Mais le propre de la liturgie c'est d'inscrire dans le sensible l'effet intelligible que le geste porte en soi. On doit donc dire que le pape entend bien favoriser une célébration "tournée vers le Seigneur", où parce que les fidèles regardent tous dans la même direction avec intensité, le prêtre ne saurait leur faire face en fixant seul la direction opposée.
Autant dans la première partie de la messe, il est digne et juste qu'il y ait une pédagogie humaine, non pas pour faire obstruction à la Parole de Dieu avec des précompréhensions trop humaines, représentant nos pauvres préjugés, mais pour faire en sorte que cette Parole résonne telle qu'elle est. Pas besoin d'emballage !
"Vivante, en effet, est la parole de Dieu, énergique et plus tranchante qu’aucun glaive à double tranchant. Elle pénètre jusqu’à diviser âme et esprit, articulations et moelles" (Hébr. 4, 12).
Dans la première partie de la messe, la pédagogie consiste à ne pas censurer la Parole de Dieu (comme elle l'est dans certains lectionnaires), à ne pas l'édulcorer avec des traductions douceâtres ou simplement fausses. Pas besoin de prendre non plus un ton de circonstances. Rien n'est plus NATUREL que la Parole de Dieu, pas besoin de s'exciter : "Le ciel et la terre passeront, mes paroles ne passeront pas".
Autant durant le Sacrifice (offertoire, consécration, communion), il suffit de se laisser transpercer par l'action de Dieu. La messe n'est pas seulement une image analogique de la réalité du sacrifice de la Croix, image devant laquelle nous aurions à nous trouver dans les meilleures conditions possibles, comme à un spectacle, non ! Pendant le sacrifice nous sommes tous tournés vers le Seigneur. Le sacrifice de l'autel a lieu dans notre coeur, qui est la Crèche où repose l'homme-Dieu. Et le silence liturgique est la première manière de réaliser cette orientation spirituelle, en quoi consiste le sacrifice de la Messe.
Qu'est-ce que le sacrifice de la messe, sinon "ce qui manque à la passion du Christ", notre inclusion, notre participation au sacrifice de la Croix. Pour participer à l'oeuvre du Christ, que faut-il ? Des titres particuliers ? Des capacités supérieures ? Des actions d'éclat ? Non : comme le note Benoît XVI, il suffit que nous nous orientions vers lui. Orientation physique, liturgique. orientation spirituelle : c'est le cas de répéter avec Péguy que "le spirituel est lui-même charnel".
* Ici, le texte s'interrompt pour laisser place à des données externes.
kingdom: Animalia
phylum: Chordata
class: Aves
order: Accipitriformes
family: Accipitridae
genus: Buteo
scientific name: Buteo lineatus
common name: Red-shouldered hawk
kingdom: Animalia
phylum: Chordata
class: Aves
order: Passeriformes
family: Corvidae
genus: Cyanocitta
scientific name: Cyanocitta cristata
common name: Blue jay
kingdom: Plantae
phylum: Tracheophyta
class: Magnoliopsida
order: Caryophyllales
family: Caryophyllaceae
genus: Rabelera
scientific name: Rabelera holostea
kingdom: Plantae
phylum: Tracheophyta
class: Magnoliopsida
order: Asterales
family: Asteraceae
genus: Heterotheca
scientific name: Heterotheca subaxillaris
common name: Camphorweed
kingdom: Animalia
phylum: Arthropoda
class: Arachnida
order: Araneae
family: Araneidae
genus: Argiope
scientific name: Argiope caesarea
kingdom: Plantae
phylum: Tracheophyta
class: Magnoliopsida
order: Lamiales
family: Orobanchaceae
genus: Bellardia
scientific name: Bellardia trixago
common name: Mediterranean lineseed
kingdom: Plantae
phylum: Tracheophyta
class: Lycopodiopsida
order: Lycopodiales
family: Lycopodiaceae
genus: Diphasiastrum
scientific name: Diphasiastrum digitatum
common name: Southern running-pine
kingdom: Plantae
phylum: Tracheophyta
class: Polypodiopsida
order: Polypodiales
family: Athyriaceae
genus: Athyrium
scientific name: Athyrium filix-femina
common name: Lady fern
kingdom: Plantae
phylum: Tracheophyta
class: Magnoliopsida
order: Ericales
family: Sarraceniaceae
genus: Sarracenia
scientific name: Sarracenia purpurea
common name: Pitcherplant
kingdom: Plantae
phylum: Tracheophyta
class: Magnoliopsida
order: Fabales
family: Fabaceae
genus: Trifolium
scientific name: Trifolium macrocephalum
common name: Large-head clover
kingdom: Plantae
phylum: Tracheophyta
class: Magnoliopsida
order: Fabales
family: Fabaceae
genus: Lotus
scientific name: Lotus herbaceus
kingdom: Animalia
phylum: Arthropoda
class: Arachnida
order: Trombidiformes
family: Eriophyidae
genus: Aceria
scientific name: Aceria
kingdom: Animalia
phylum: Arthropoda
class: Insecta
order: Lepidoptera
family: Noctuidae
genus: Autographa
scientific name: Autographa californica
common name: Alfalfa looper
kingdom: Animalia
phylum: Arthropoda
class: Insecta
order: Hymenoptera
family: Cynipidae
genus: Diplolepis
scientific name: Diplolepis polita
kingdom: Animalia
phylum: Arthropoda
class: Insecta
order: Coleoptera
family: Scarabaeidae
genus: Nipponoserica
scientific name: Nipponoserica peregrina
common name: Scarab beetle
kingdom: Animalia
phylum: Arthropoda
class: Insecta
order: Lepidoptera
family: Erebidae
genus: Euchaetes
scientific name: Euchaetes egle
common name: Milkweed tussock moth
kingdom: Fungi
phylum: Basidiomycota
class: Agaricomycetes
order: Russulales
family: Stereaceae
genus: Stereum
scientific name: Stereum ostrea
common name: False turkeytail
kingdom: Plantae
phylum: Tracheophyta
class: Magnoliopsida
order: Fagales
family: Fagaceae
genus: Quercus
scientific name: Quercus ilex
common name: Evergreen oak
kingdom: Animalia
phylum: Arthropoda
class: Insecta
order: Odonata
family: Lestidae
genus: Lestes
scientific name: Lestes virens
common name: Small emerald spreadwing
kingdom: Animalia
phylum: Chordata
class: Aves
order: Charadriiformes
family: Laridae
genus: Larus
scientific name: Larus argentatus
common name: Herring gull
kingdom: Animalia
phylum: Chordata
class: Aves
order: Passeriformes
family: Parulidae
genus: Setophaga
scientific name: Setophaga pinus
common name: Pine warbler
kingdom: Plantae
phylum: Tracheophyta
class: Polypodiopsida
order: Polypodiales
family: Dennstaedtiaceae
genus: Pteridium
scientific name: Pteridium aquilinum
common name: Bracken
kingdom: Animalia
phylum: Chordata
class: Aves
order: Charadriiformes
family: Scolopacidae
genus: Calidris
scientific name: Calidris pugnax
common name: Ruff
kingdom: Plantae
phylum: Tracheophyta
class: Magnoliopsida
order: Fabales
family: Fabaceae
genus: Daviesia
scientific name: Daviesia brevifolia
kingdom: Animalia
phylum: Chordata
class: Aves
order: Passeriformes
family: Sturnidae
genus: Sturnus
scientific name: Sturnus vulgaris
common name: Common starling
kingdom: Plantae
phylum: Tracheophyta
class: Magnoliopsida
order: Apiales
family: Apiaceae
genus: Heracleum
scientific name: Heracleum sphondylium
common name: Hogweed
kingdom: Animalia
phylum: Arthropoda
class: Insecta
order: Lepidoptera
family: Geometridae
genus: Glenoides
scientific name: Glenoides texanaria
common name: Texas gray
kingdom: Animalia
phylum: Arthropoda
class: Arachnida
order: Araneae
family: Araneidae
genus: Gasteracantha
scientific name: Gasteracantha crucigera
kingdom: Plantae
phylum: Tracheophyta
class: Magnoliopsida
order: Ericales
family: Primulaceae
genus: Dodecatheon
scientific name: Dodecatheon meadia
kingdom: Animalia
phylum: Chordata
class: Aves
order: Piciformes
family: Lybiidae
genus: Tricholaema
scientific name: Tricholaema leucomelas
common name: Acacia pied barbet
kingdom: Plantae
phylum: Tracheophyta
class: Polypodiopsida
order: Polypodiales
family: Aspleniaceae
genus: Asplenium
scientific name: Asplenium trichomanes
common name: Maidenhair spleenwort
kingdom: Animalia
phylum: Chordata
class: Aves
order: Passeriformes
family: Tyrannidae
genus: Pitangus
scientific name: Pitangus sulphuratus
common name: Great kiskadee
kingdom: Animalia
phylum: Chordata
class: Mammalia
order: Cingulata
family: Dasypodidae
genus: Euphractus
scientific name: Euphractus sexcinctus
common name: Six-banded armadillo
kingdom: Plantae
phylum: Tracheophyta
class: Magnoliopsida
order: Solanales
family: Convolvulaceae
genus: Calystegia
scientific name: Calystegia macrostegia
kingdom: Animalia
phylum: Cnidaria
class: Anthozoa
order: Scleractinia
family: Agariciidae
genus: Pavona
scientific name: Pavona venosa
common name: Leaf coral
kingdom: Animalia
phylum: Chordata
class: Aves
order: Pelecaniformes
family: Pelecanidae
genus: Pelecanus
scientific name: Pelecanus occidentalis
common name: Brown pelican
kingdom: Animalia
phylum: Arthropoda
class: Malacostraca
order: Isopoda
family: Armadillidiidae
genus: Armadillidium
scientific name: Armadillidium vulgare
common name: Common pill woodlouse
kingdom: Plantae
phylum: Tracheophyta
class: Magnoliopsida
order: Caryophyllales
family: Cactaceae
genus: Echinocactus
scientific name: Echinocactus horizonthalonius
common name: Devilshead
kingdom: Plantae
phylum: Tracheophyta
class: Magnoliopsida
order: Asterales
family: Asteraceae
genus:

Et le pape ajoute que cette orientation est "le critère" d'une bonne ou d'une mauvaise liturgie. Si la liturgie ne nous oriente pas vers le Seigneur, elle n'est rien, qu'une gesticulation qui tiendrait soit du ballet soit de l'animation, mais pas de l'action sacrée. Il ajoute ici une dimension épistémologique" que la réforme liturgique a rendu indispensable. Comme il faut INTERPRETER Vatican II, il faut aussi INTERPRETER la liturgie qui en procède. Quels sont les critères ? Le pape n'en donne qu'un : l'orientation vers le Seigneur.